Task details:
All entries are to be transcribed exactly. Pictures are not part of the copy.
• • • • • • •
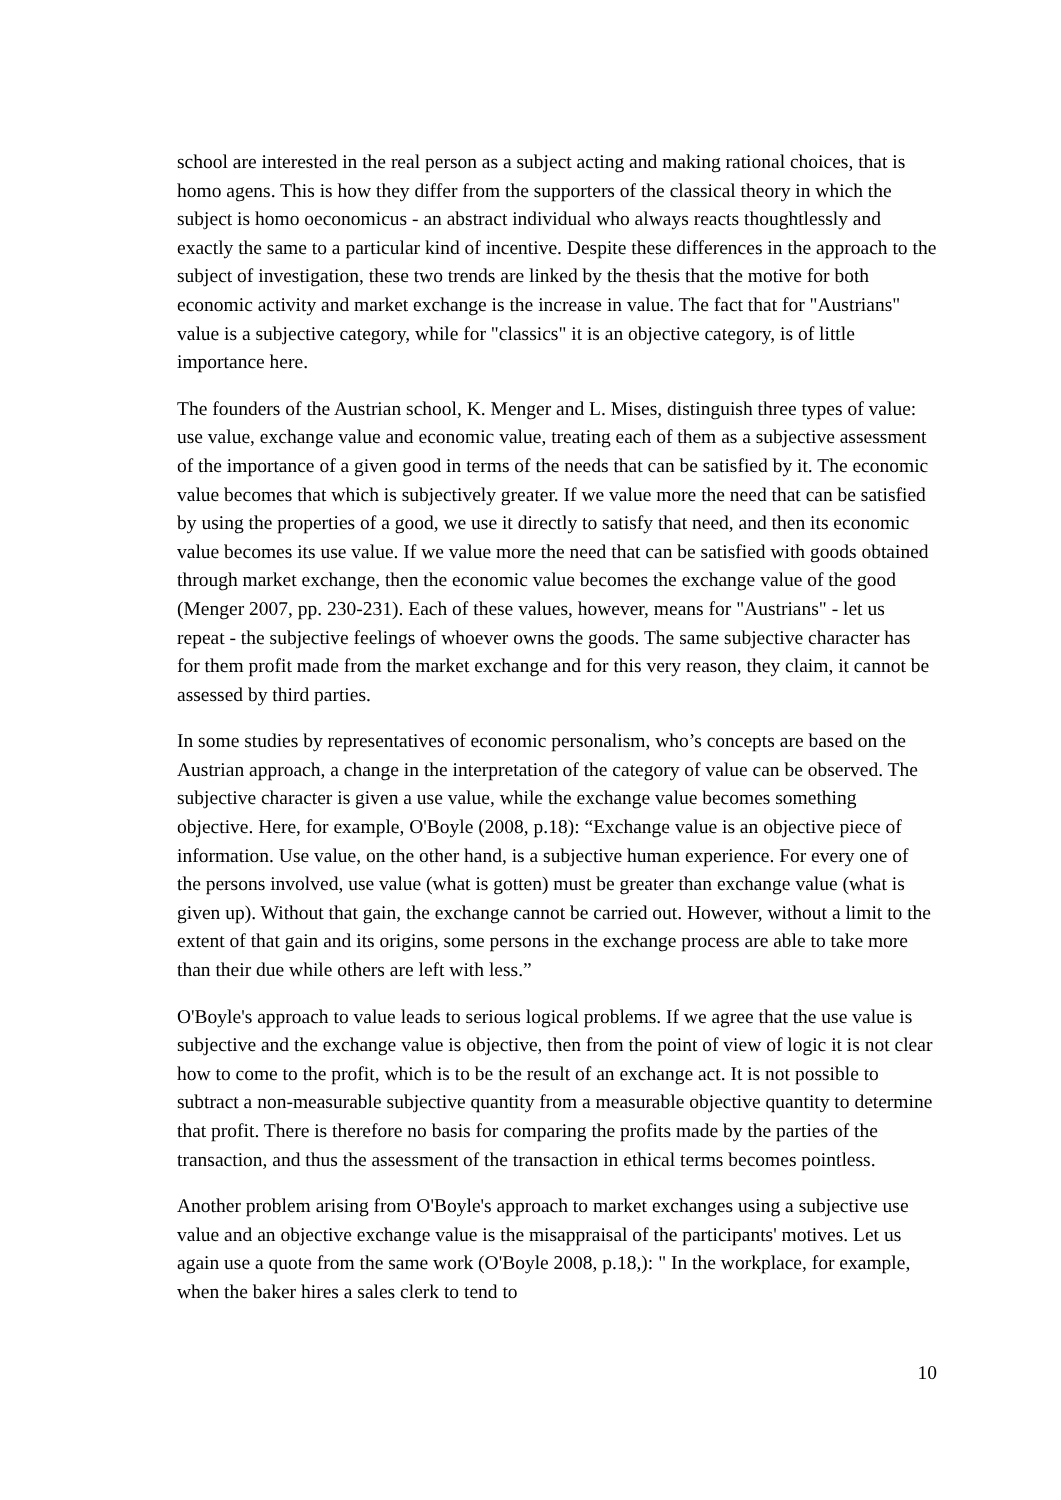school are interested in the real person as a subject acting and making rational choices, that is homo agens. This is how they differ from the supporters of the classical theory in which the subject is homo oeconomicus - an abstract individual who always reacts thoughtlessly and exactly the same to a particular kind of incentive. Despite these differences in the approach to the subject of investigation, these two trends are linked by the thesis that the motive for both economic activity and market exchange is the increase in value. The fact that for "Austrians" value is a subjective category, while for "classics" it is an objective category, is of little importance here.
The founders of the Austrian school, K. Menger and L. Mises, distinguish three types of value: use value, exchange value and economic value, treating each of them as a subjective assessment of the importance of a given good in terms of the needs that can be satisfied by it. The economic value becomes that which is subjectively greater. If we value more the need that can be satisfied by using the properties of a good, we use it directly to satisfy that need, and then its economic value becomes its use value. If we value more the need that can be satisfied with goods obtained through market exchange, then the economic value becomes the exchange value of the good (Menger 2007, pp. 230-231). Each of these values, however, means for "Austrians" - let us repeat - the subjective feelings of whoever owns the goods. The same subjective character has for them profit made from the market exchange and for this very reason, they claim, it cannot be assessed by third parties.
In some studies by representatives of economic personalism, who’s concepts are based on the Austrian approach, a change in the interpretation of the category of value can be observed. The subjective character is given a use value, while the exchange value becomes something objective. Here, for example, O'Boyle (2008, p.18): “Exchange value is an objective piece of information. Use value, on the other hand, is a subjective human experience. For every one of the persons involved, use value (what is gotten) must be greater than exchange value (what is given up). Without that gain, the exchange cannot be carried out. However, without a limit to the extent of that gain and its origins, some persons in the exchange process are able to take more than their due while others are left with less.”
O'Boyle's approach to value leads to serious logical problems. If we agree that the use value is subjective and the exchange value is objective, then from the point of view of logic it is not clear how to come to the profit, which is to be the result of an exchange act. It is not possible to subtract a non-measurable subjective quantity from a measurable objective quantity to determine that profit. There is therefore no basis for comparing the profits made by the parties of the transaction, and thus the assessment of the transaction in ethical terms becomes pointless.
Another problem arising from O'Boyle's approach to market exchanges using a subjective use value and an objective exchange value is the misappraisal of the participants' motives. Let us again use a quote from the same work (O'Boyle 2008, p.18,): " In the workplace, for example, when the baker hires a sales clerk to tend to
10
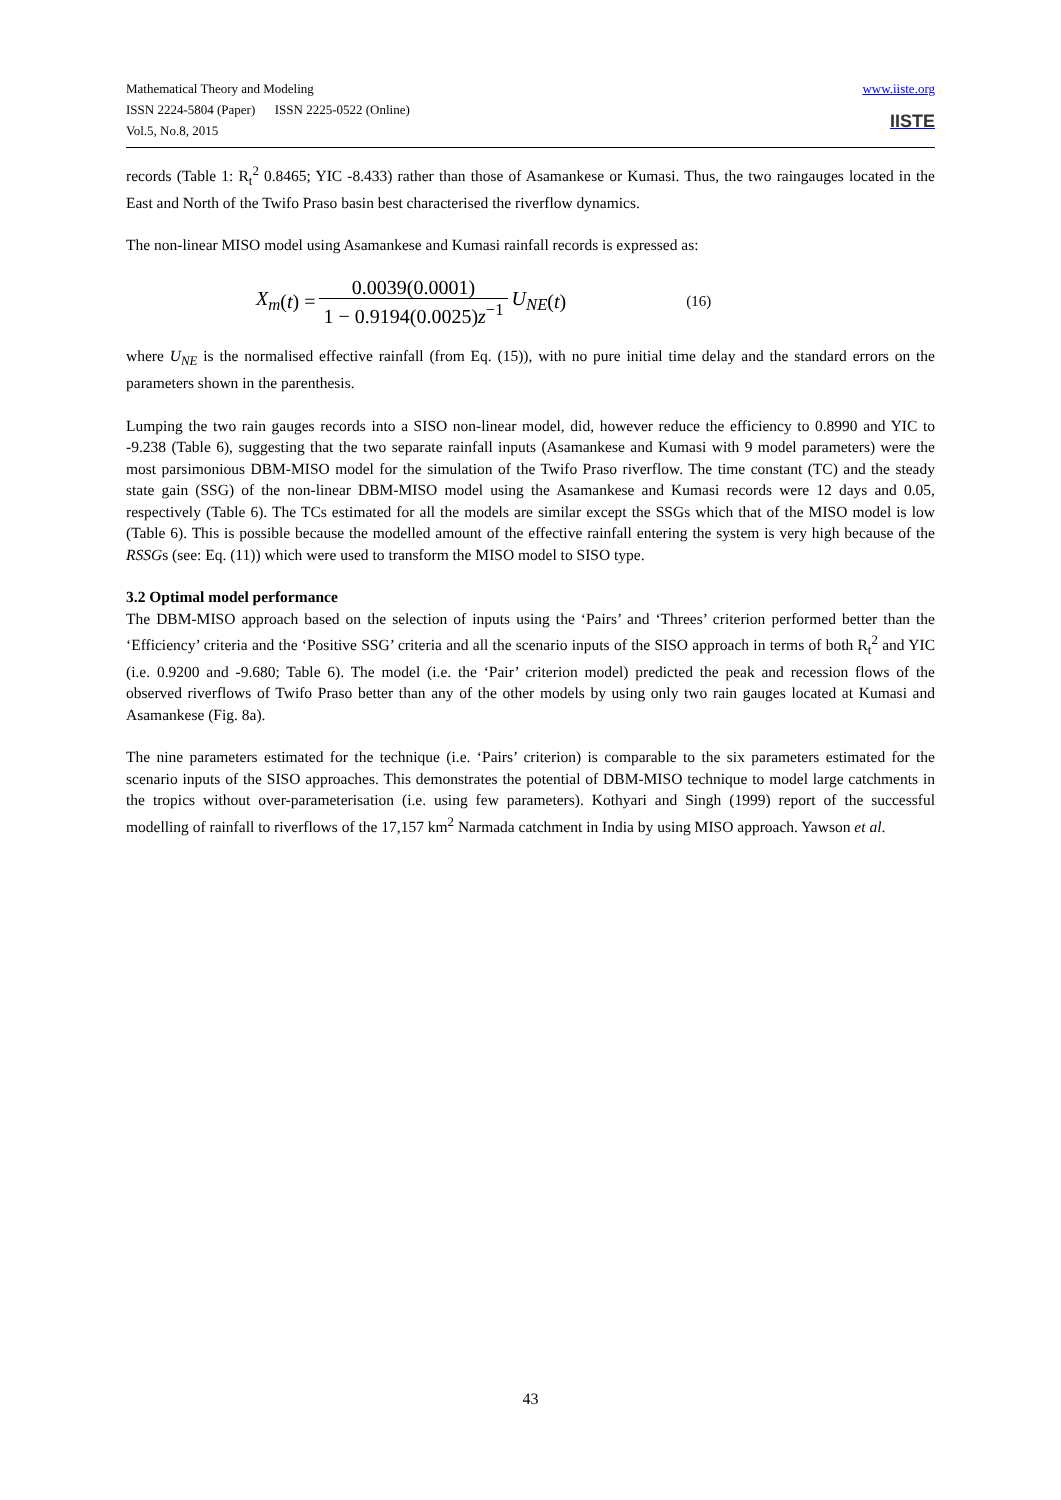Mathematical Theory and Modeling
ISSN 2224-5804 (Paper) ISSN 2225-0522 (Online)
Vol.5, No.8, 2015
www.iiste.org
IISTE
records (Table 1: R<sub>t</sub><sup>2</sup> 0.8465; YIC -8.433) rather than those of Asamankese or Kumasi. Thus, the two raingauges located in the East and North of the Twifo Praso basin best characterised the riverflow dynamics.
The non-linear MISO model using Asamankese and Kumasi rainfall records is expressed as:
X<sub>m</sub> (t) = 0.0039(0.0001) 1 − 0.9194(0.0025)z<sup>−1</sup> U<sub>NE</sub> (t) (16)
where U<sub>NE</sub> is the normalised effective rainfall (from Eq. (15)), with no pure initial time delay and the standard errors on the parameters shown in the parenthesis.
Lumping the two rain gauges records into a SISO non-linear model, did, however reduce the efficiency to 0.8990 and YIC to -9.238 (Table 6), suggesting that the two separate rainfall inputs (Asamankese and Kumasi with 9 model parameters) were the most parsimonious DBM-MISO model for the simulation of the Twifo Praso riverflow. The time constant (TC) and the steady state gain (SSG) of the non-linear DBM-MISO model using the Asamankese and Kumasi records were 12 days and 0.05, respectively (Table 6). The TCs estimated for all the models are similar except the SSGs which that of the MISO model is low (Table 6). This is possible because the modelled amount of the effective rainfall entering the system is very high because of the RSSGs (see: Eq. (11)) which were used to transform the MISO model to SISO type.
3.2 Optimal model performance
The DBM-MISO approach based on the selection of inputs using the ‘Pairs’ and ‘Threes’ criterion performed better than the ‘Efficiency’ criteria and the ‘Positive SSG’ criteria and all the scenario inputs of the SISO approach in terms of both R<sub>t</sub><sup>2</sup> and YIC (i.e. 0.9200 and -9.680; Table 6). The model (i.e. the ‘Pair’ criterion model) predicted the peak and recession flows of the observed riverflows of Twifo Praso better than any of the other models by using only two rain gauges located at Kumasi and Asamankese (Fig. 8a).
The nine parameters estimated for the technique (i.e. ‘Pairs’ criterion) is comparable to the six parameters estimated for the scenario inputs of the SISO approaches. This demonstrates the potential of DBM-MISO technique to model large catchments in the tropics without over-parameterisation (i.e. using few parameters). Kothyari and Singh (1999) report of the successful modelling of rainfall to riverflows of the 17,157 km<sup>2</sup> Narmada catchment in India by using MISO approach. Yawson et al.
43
• • • • • • •
Task result:
school are interested in the real person as a subject acting and making rational choices, that is homo agens. This is how they differ from the supporters of the classical theory in which the subject is homo oeconomicus - an abstract individual who always reacts thoughtlessly and exactly the same to a particular kind of incentive. Despite these differences in the approach to the subject of investigation, these two trends are linked by the thesis that the motive for both economic activity and market exchange is the increase in value. The fact that for "Austrians" value is a subjective category, while for "classics" it is an objective category, is of little importance here.
The founders of the Austrian school, K. Menger and L. Mises, distinguish three types of value: use value, exchange value and economic value, treating each of them as a subjective assessment of the importance of a given good in terms of the needs that can be satisfied by it. The economic value becomes that which is subjectively greater. If we value more the need that can be satisfied by using the properties of a good, we use it directly to satisfy that need, and then its economic value becomes its use value. If we value more the need that can be satisfied with goods obtained through market exchange, then the economic value becomes the exchange value of the good (Menger 2007, pp. 230-231). Each of these values, however, means for "Austrians" - let us repeat - the subjective feelings of whoever owns the goods. The same subjective character has for them profit made from the market exchange and for this very reason, they claim, it cannot be assessed by third parties.
In some studies by representatives of economic personalism, who’s concepts are based on the Austrian approach, a change in the interpretation of the category of value can be observed. The subjective character is given a use value, while the exchange value becomes something objective. Here, for example, O'Boyle (2008, p.18): “Exchange value is an objective piece of information. Use value, on the other hand, is a subjective human experience. For every one of the persons involved, use value (what is gotten) must be greater than exchange value (what is given up). Without that gain, the exchange cannot be carried out. However, without a limit to the extent of that gain and its origins, some persons in the exchange process are able to take more than their due while others are left with less.”
O'Boyle's approach to value leads to serious logical problems. If we agree that the use value is subjective and the exchange value is objective, then from the point of view of logic it is not clear how to come to the profit, which is to be the result of an exchange act. It is not possible to subtract a non-measurable subjective quantity from a measurable objective quantity to determine that profit. There is therefore no basis for comparing the profits made by the parties of the transaction, and thus the assessment of the transaction in ethical terms becomes pointless.
Another problem arising from O'Boyle's approach to market exchanges using a subjective use value and an objective exchange value is the misappraisal of the participants' motives. Let us again use a quote from the same work (O'Boyle 2008, p.18,): " In the workplace, for example, when the baker hires a sales clerk to tend to
10
Mathematical Theory and Modeling
ISSN 2224-5804 (Paper) ISSN 2225-0522 (Online)
Vol.5, No.8, 2015
www.iiste.org
IISTE
records (Table 1: R<sub>t</sub><sup>2</sup> 0.8465; YIC -8.433) rather than those of Asamankese or Kumasi. Thus, the two raingauges located in the East and North of the Twifo Praso basin best characterised the riverflow dynamics.
The non-linear MISO model using Asamankese and Kumasi rainfall records is expressed as:
X<sub>m</sub> (t) = 0.0039(0.0001) 1 − 0.9194(0.0025)z<sup>−1</sup> U<sub>NE</sub> (t) (16)
where U<sub>NE</sub> is the normalised effective rainfall (from Eq. (15)), with no pure initial time delay and the standard errors on the parameters shown in the parenthesis.
Lumping the two rain gauges records into a SISO non-linear model, did, however reduce the efficiency to 0.8990 and YIC to -9.238 (Table 6), suggesting that the two separate rainfall inputs (Asamankese and Kumasi with 9 model parameters) were the most parsimonious DBM-MISO model for the simulation of the Twifo Praso riverflow. The time constant (TC) and the steady state gain (SSG) of the non-linear DBM-MISO model using the Asamankese and Kumasi records were 12 days and 0.05, respectively (Table 6). The TCs estimated for all the models are similar except the SSGs which that of the MISO model is low (Table 6). This is possible because the modelled amount of the effective rainfall entering the system is very high because of the RSSGs (see: Eq. (11)) which were used to transform the MISO model to SISO type.
3.2 Optimal model performance
The DBM-MISO approach based on the selection of inputs using the ‘Pairs’ and ‘Threes’ criterion performed better than the ‘Efficiency’ criteria and the ‘Positive SSG’ criteria and all the scenario inputs of the SISO approach in terms of both R<sub>t</sub><sup>2</sup> and YIC (i.e. 0.9200 and -9.680; Table 6). The model (i.e. the ‘Pair’ criterion model) predicted the peak and recession flows of the observed riverflows of Twifo Praso better than any of the other models by using only two rain gauges located at Kumasi and Asamankese (Fig. 8a).
The nine parameters estimated for the technique (i.e. ‘Pairs’ criterion) is comparable to the six parameters estimated for the scenario inputs of the SISO approaches. This demonstrates the potential of DBM-MISO technique to model large catchments in the tropics without over-parameterisation (i.e. using few parameters). Kothyari and Singh (1999) report of the successful modelling of rainfall to riverflows of the 17,157 km<sup>2</sup> Narmada catchment in India by using MISO approach. Yawson et al.
43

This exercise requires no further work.